The cannabis business in the United States turned over a new leaf this year on April 22, when the U.S. Department of Justice and the U.S. Drug Enforcement Administation announced that marijuana was being rescheduled from a Schedule I controlled substance to a Schedule III substance.
The move meant that 280E of the Internal Revenue Code, which prohibited cannabis companies from deducting certain business expenses, would no longer apply. The rescheduling applies to medical marijuana -- for now. However, hearings, scheduled to begin June 29, will be held to determine whether all cannabis, including recreational cannabis, should be moved to Schedule III.
It's a huge change for the industry, and in the first quarter since that announcement, two of the largest pot retailers, Trulieve (TCNNF 7.62%) and Curaleaf (CURLF 5.01%), are among the early winners, with their shares rising more than 50% over the past three months.
Why I like each stock, especially with the repeal of 280E for marijuana companies.
Image source: Getty Images.
Trulieve: Bigger can be better
Trulieve has more than 240 dispensaries, making it the largest multi-state operator (MSO) in that category. CEO Kim Rivers said during her company's first-quarter earnings call that the reclassification action opens new growth opportunities.

OTC: TCNNF
Key Data Points
Trulieve is back to being profitable, and the tax benefits of the rescheduling haven't been fully optimized. In the fourth quarter of 2023, the company filed amended tax returns for 2019, 2020, and 2021, claiming $143 million in federal refunds and $31 million in state refunds. The company is awaiting its challenge, and whether 280E relief will extend to tax years before 2026 remains to be determined.
In the first quarter, the company reported revenue of $287 million. While that was down 4%, year over year, thanks to improved margins, Trulieve had $2.4 million in net income, or $0.01 in earnings per share (EPS), compared to a loss of $32.9 million and an EPS loss of $0.17 in the same period a year ago.
With $353 million in cash and $293 million in cash, it is well-positioned to expand its operations.
Trulieve's unparalleled vertical integration in Florida
The company controls a huge share of the Florida medical market, operating nearly 170 dispensaries in the state. This high density allows for unparalleled vertical integration. By handling everything from cultivation to retail distribution locally, Trulieve achieves economies of scale that protect its gross margins far better than competitors operating thin footprints across dozens of fragmented states.
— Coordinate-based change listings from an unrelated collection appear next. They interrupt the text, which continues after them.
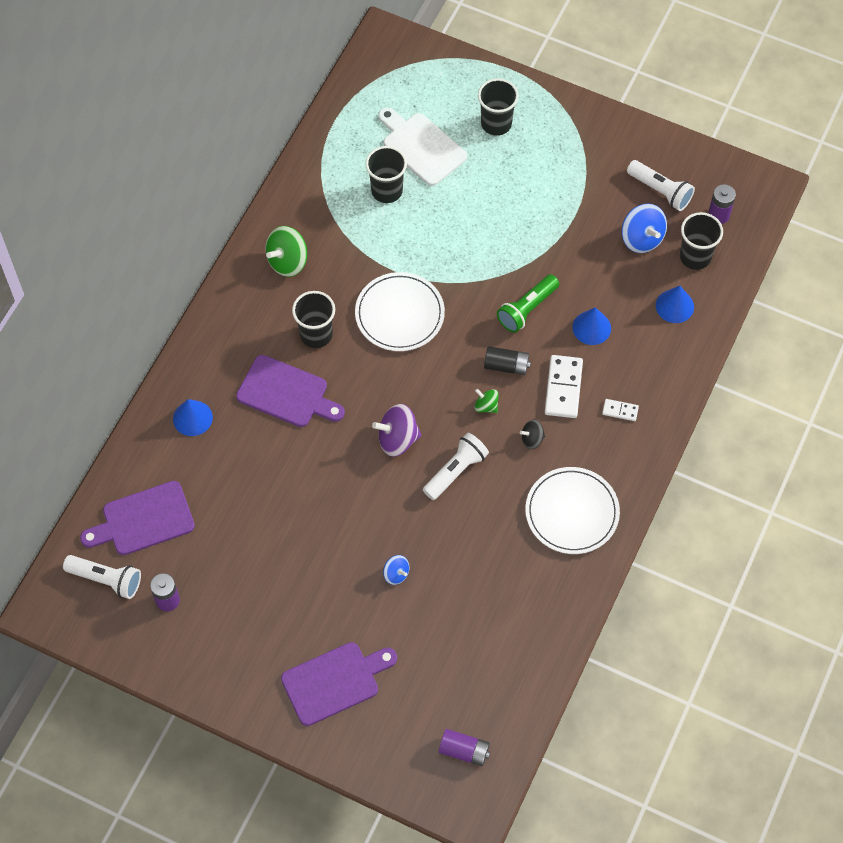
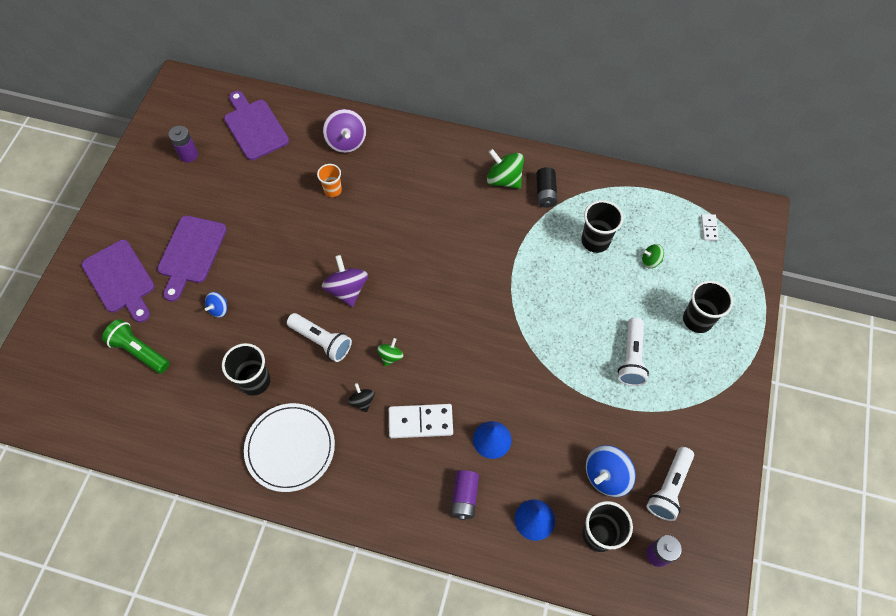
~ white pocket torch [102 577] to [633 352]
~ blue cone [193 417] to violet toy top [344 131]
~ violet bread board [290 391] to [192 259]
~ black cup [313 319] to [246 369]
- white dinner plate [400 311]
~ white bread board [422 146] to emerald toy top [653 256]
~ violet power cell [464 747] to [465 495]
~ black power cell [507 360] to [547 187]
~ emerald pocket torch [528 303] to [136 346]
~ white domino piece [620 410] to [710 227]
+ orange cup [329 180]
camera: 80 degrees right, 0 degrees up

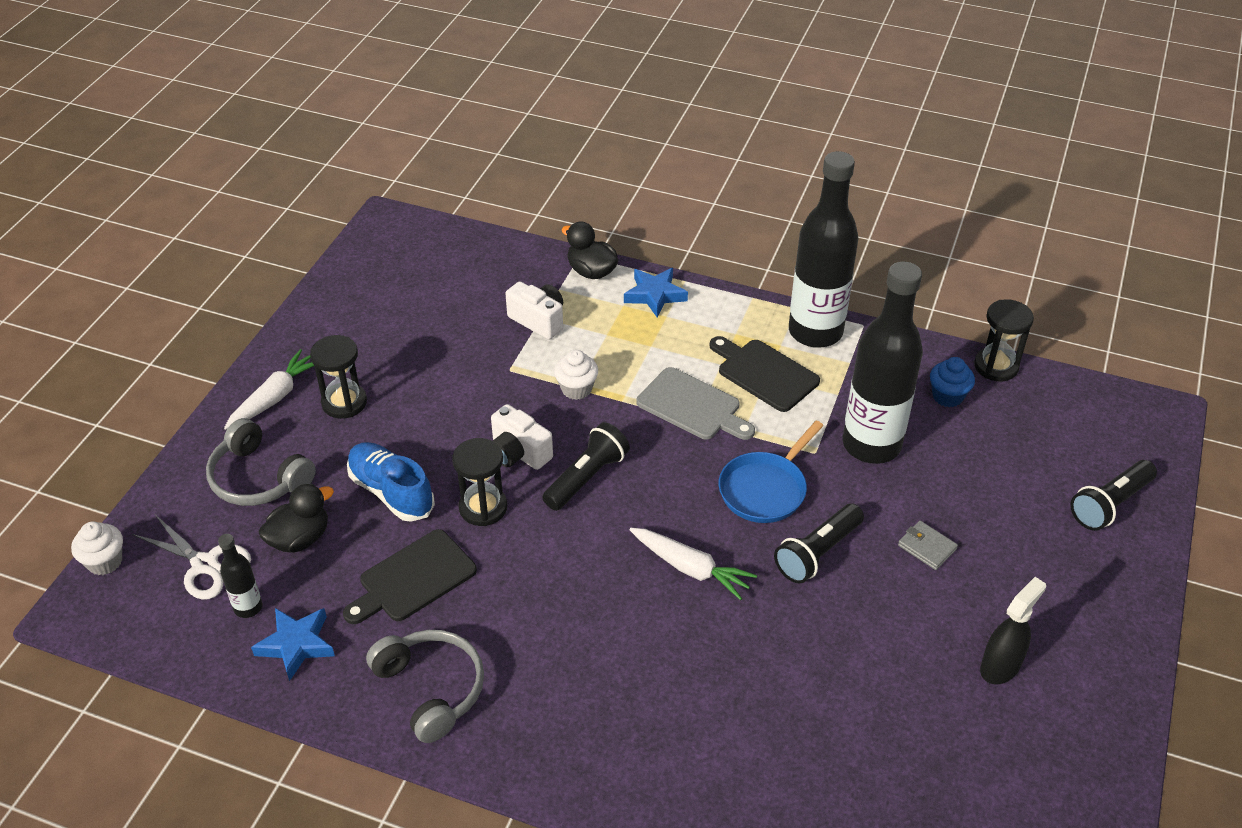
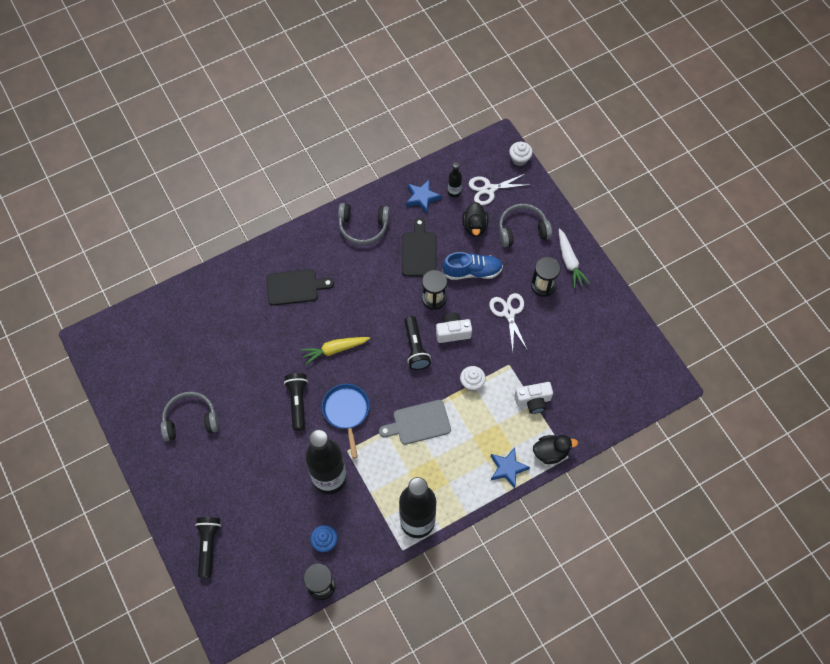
~ white toy carrot [693 564] to bright yellow toy carrot [335 351]
~ black bread board [764 374] to [300 287]
- ash-grey card wallet [928 545]
~ black spray cleaner [1013 630] to ash-grey over-ear headphones [190 417]
+ white scissors [508 322]
camera: 130 degrees right, 20 degrees up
While Florida remains a medical-only market for now, Trulieve's infrastructure is perfectly positioned to capture exponential volume growth whenever adult-use conversion occurs.
Curaleaf has a big global impact
While many MSOs are strictly bound to the U.S. map, Curaleaf has aggressively built a dual-engine growth model by establishing a massive footprint in Europe. In its first-quarter earnings, the company's international revenue grew 35% year over year to $47 million, driven in large part by the liberalization of adult-use cannabis in Germany. The company just completed its full buyout of German subsidiary, Four 20 Pharma.
By 2027, with the opening of cannabis sales in Turkey, Spain, and France, the company will be in 16 countries, giving it a total addressable market comparable to the U.S.

OTC: CURLF
Key Data Points
The company has 164 dispensaries in the U.S., spread across 15 states, and is in a good position to adapt to states that move from medical-use only to adult-use.
Curaleaf is at a turning point of profitability
In the first quarter, the tax benefits of the 280E shift are beginning to show with the company reporting $69.8 million in net income, or $0.09 in EPS, compared to a loss of $60.3 million and an EPS loss of $0.08 in the same period a year ago.
The company continues to grow revenue, reporting $324 million in the first quarter, up 4.5% year over year.
Trends favor these two big MSOs
The cannabis sector is experiencing its most concentrated dose of federal momentum in decades. Because of Trulieve's and Curaleaf's size and liquidity, they are positioned to expand as legal dominoes fall.
If the hearings conclude successfully by mid-July as anticipated, it could pave the way for full 280E elimination across all revenue streams by late 2026, creating a structural step-change in free cash flow generation and potentially setting the stage for eventual major exchange up-listings. Being on a major exchange instead of over the counter would mean more institutional investment in the companies, lifting their share prices.